- GOALS -
**1.** In the regulatory update, for how many working days is the liquidity window kept open on the designated stock exchange?
**2.** Reproduce the stretch of the regulatory update from "The LWF is optional" through "1 November 2024.", changing "1 November 2024" to "1 December 2024".

- QUOTED TEXT -

Amendments to the Scale-Based Regulations for NBFCs

RBI has amended the Master Direction – (Non-Banking Financial Company – Scale Based Regulation) Directions, 2023 (“Scale-Based Directions“) on 10 October 2024.

The amendments incorporate the directions of RBI issued vide the circulars dated 19 December 2023 and 27 March 2024, to regulated entities, regarding investments in alternative investment funds. Further, the Scale-Based Directions now require non-banking financial companies to comply with key facts statement for loans & advances. With effect from 1 January 2025, credit information companies (“CICs“) and credit institutions (“CIs“) are required to keep the credit information collected/maintained by them updated regularly on a fortnightly basis or at such shorter intervals as mutually agreed upon between the CI and the CIC.

Amendments to the regulatory framework for Core Investment Companies

RBI has revised the Master Direction – Core Investment Companies (Reserve Bank) Directions, 2016 (“CIC Master Directions“) on 11 October 2024.

The CIC Master Directions have been revised to provide for the regulatory structure for NBFCs now comprising of four layers – base layer, middle layer, upper layer and top layer, wherein core investment companies (“CICs“) shall only be included in middle layer or the upper layer. Regulatory instructions applicable to middle layer of CICs shall automatically be applicable to CICs residing in higher layers, unless stated otherwise. These amendments incorporate the requirements of the Scale-based Regulations into the CIC Master Directions, clarifying their applicability to CICs.

In addition, compliance with Internal Capital Adequacy Assessment Process (ICAAP) as prescribed by RBI, clarifications regarding investment by CICs in alternative investment funds (pursuant to the circulars issued by the RBI on 19 December 2023 and 27 March 2024, to regulated entities), and guidelines on compensation on key managerial personnel and senior management of CICs, have been introduced.

Introduction of liquidity window facility for investors in listed debt securities

To address the issue of liquidity for investors and facilitate a wider investor base in the corporate bond market, SEBI vide circular dated 16 October 2024 introduced guidelines for a liquidity window facility (“LWF“) which allows investors holding listed debt securities to sell them back to the issuer using a put option on pre-specific dates or intervals.

The LWF is optional and can be provided by issuers only for prospective issuances of debt securities that are to be listed either through a public issue process or via private placement, starting from 1 November 2024.

Some of the key features and conditions governing the LWF are as follows:

  • Authorizations and guardrails such as prior approval of the board of Directors of the Issuers for the LWF and the implementation and outcome of LWF to be monitored by the Stakeholders Relationship Committee, where applicable.
  • Issuer shall provide LWF one year after the date of the issuance of the debt securities and reissuances shall not be permitted under the international securities identification numbers (ISINs) in which LWF was offered, further, these ISINs will be exempt from the ISIN limit count for debt securities.
  • Issuers can specify whether the LWF will be available to all investors or to only retail investors.
  • A minimum 10% of the total issue size of debt securities by number, will be eligible for exercise of the put option and the issuer may also set sub-limits of put options that may be exercised in each liquidity window, which if exceeded, the acceptance of put option from investors will be on a proportionate basis.
  • The issuer will designate a stock exchange for operating the LWF, where the liquidity window will be kept open for 3 working days.

- DATASET ENTRIES -
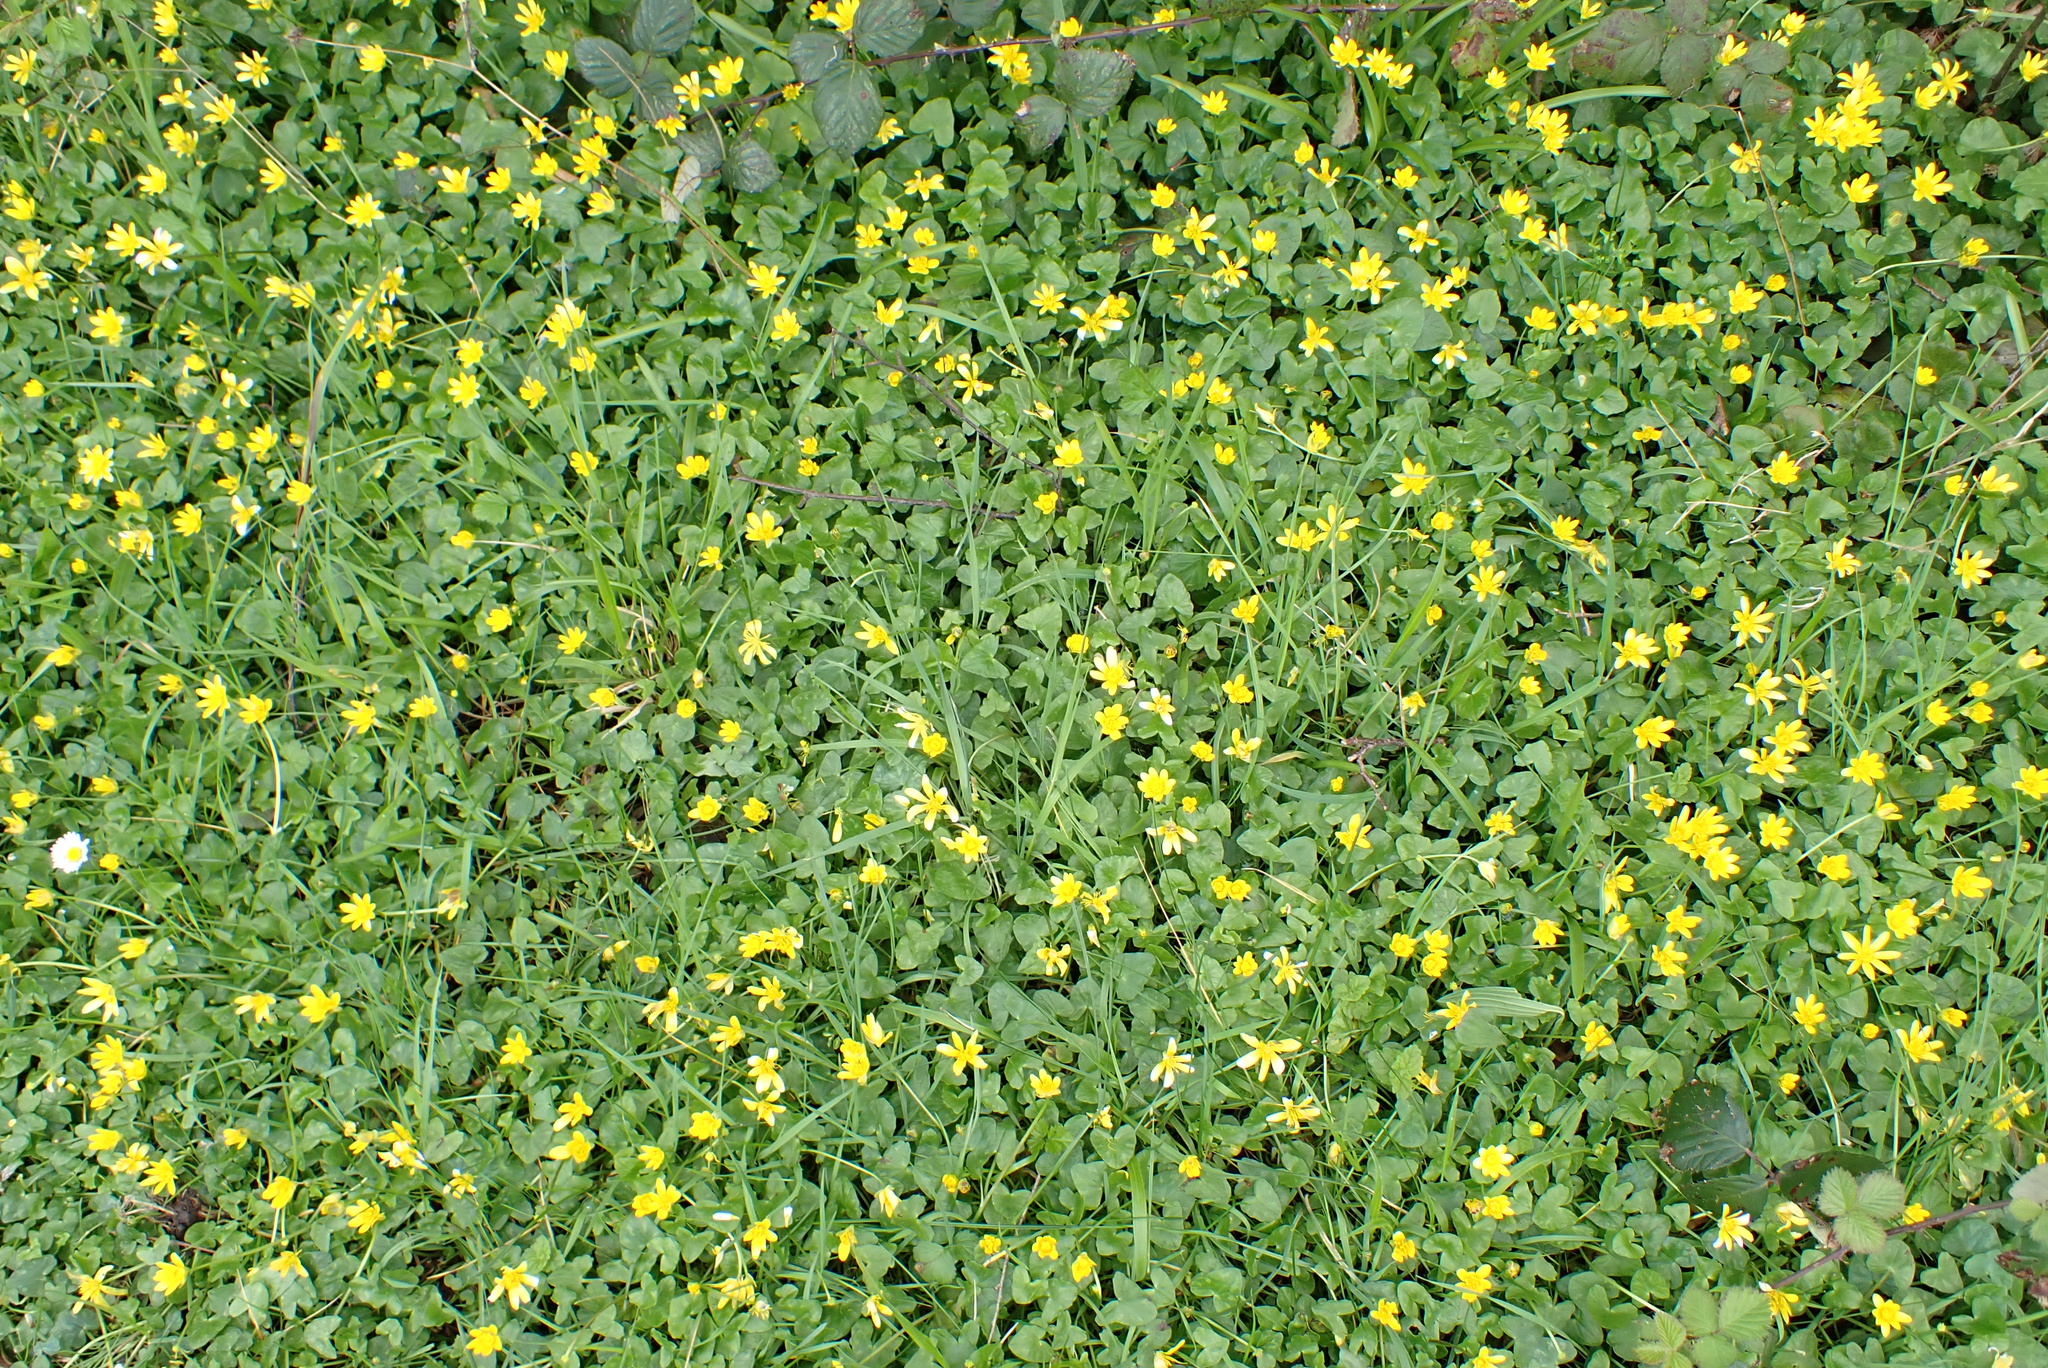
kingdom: Plantae
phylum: Tracheophyta
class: Magnoliopsida
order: Ranunculales
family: Ranunculaceae
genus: Ficaria
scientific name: Ficaria verna
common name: Lesser celandine
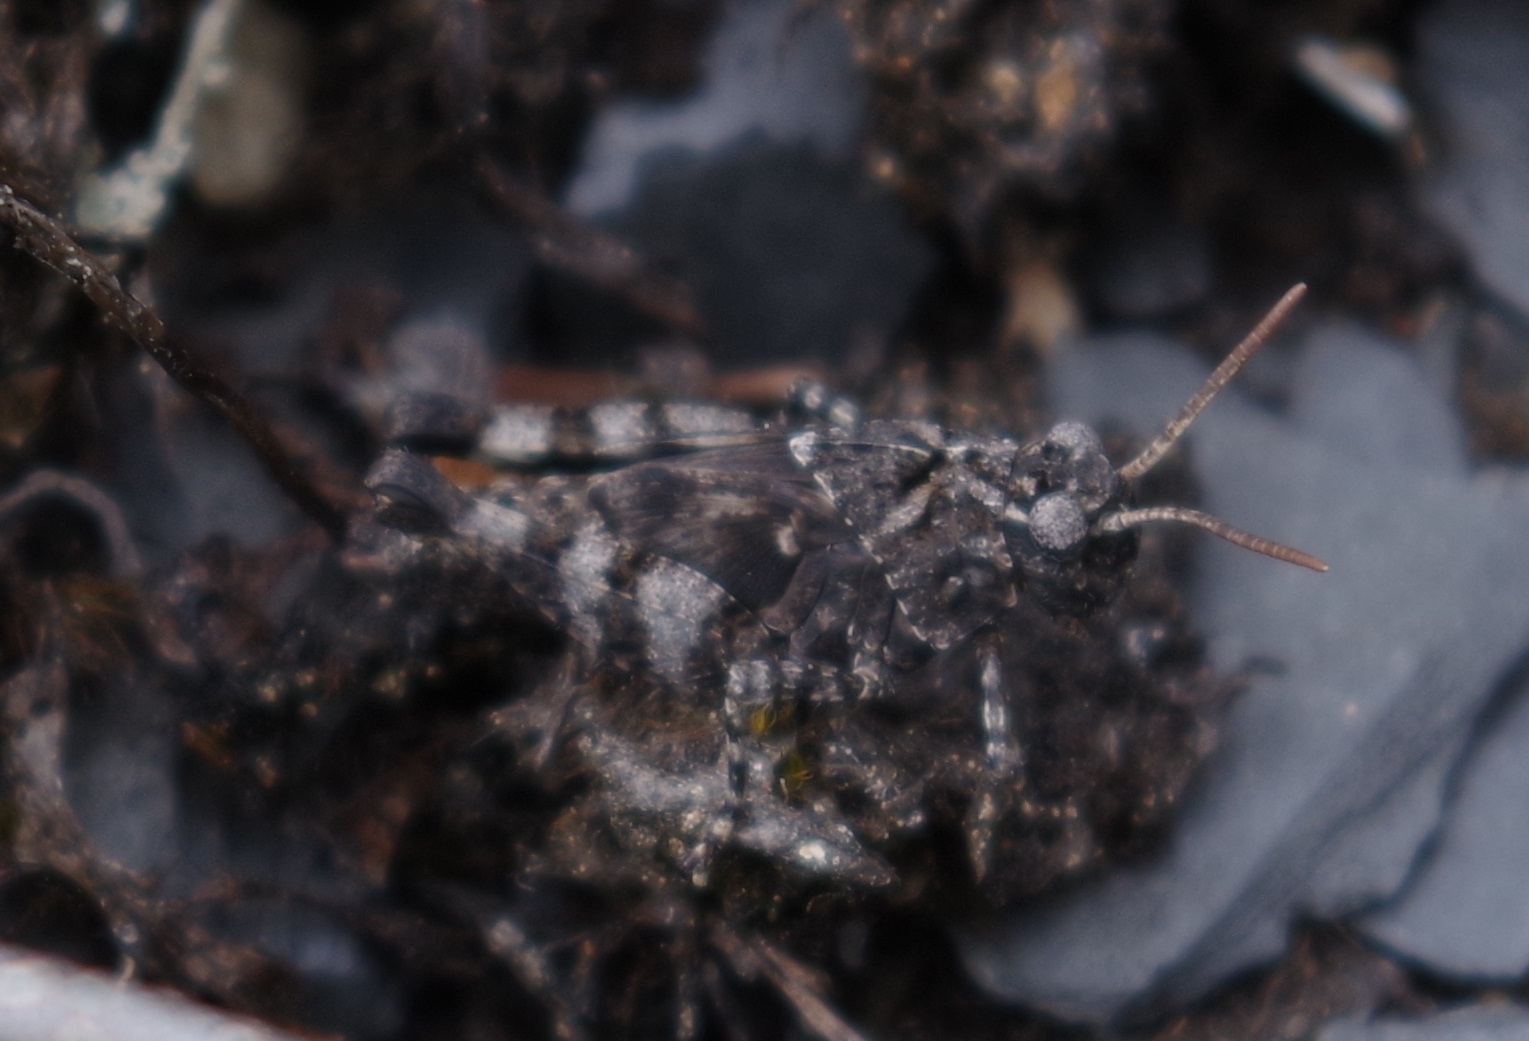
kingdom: Animalia
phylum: Arthropoda
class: Insecta
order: Orthoptera
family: Acrididae
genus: Oedipoda
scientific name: Oedipoda caerulescens
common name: Blue-winged grasshopper
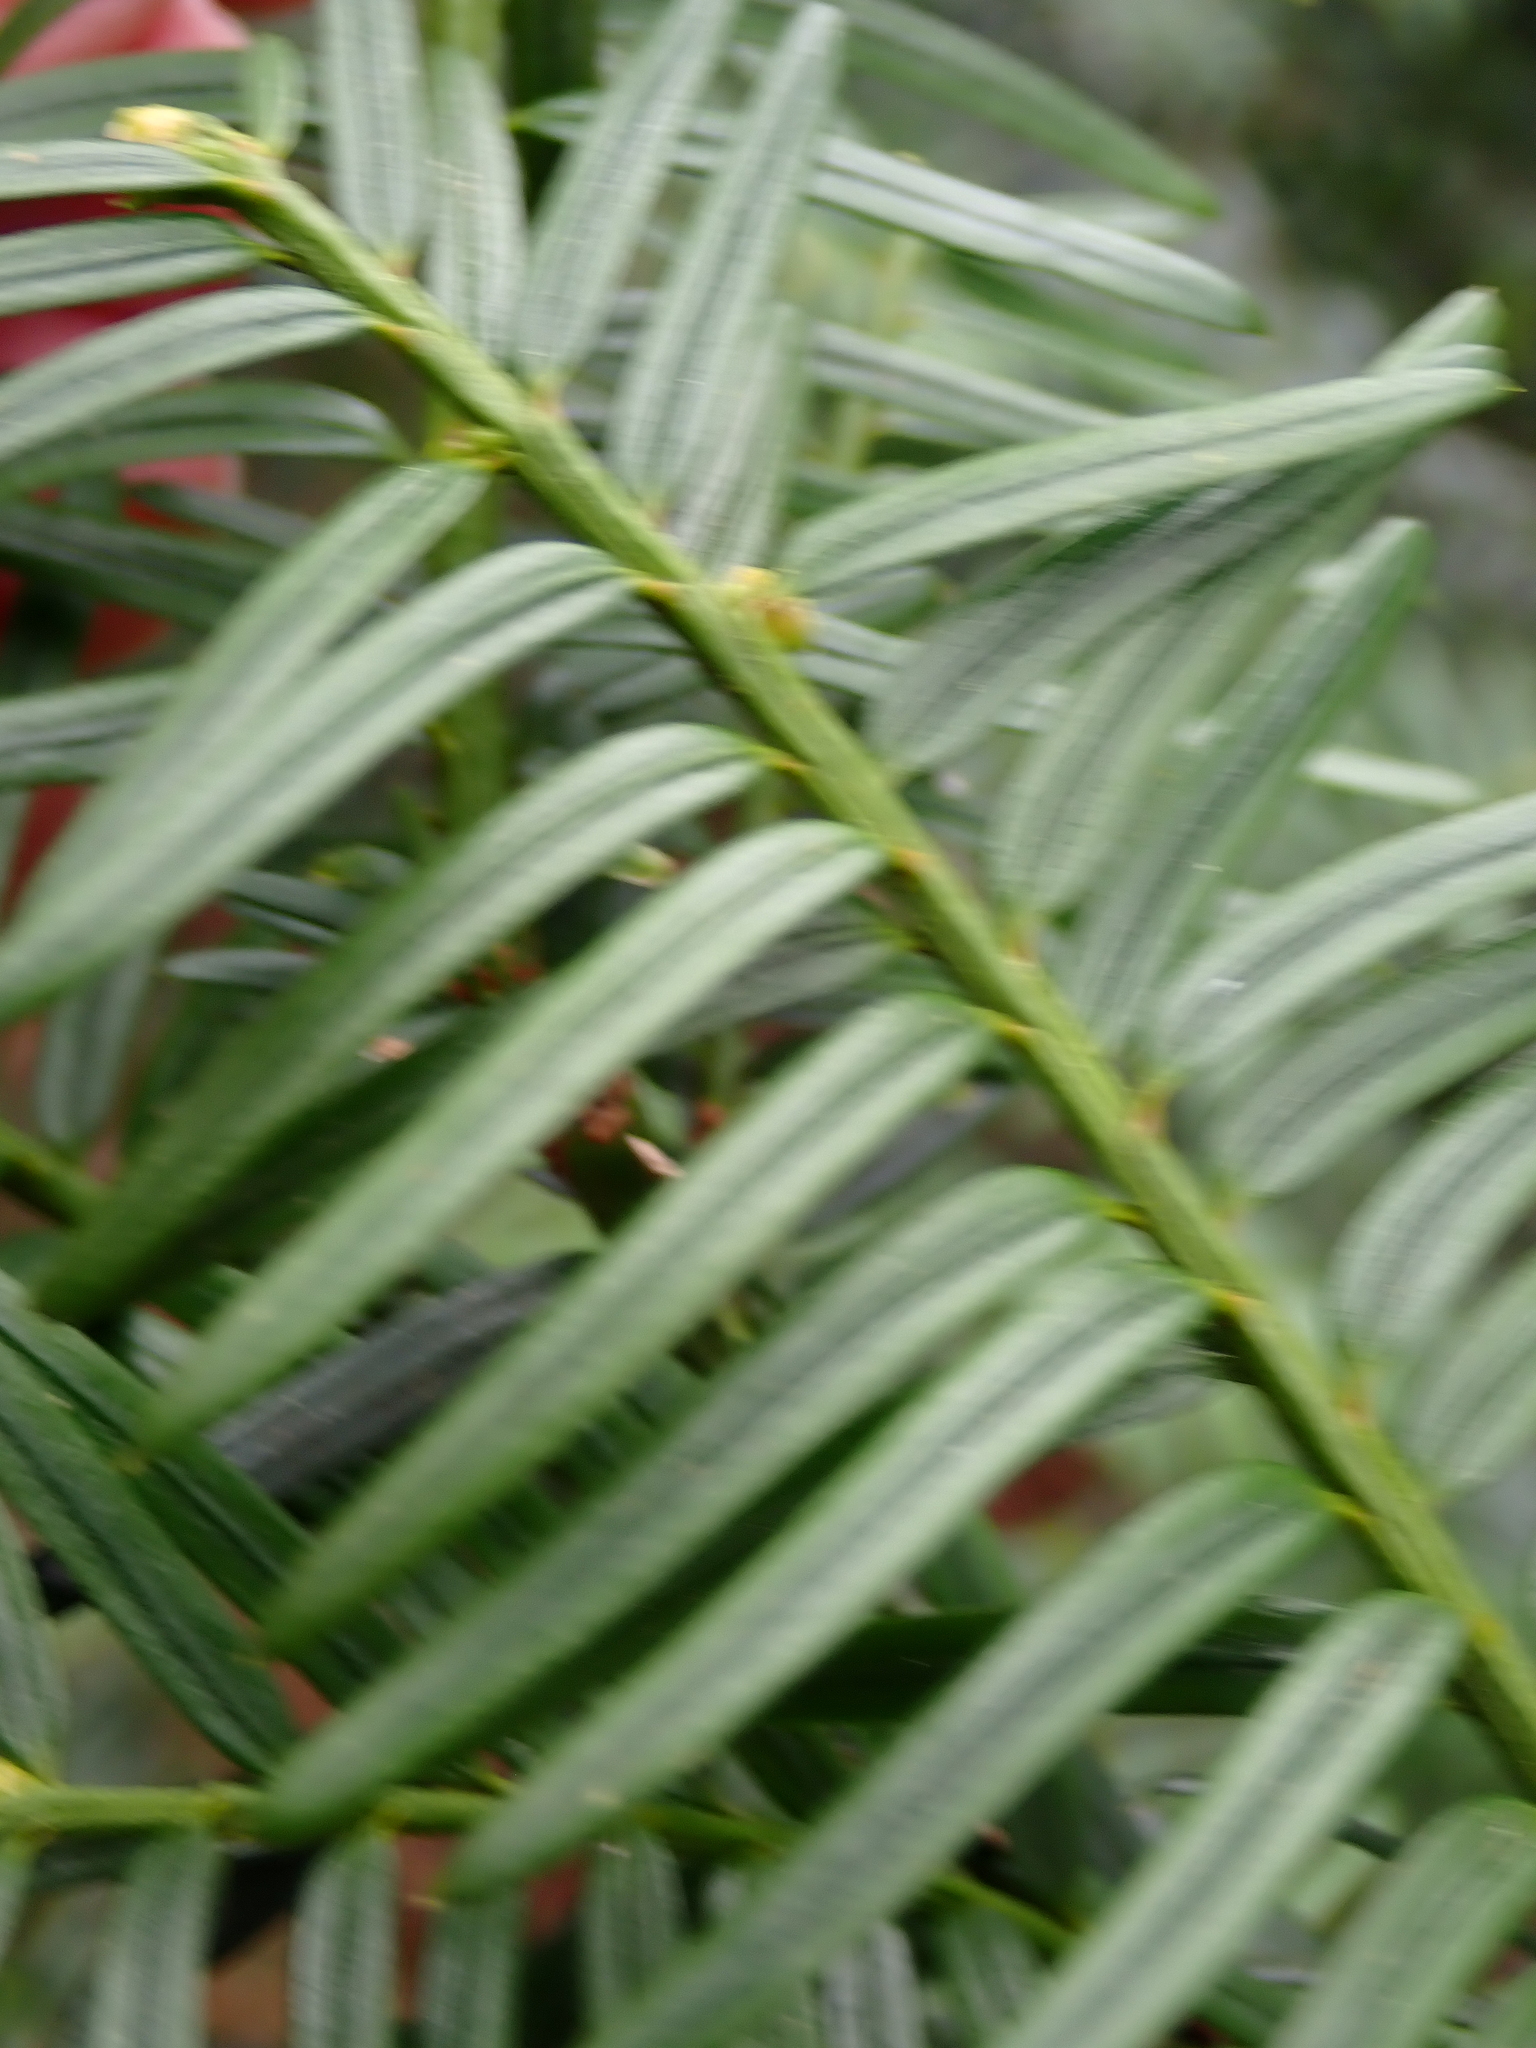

- RESPONSES FOR EACH TASK -
**1.** 3 working days

**2.**
The LWF is optional and can be provided by issuers only for prospective issuances of debt securities that are to be listed either through a public issue process or via private placement, starting from 1 December 2024.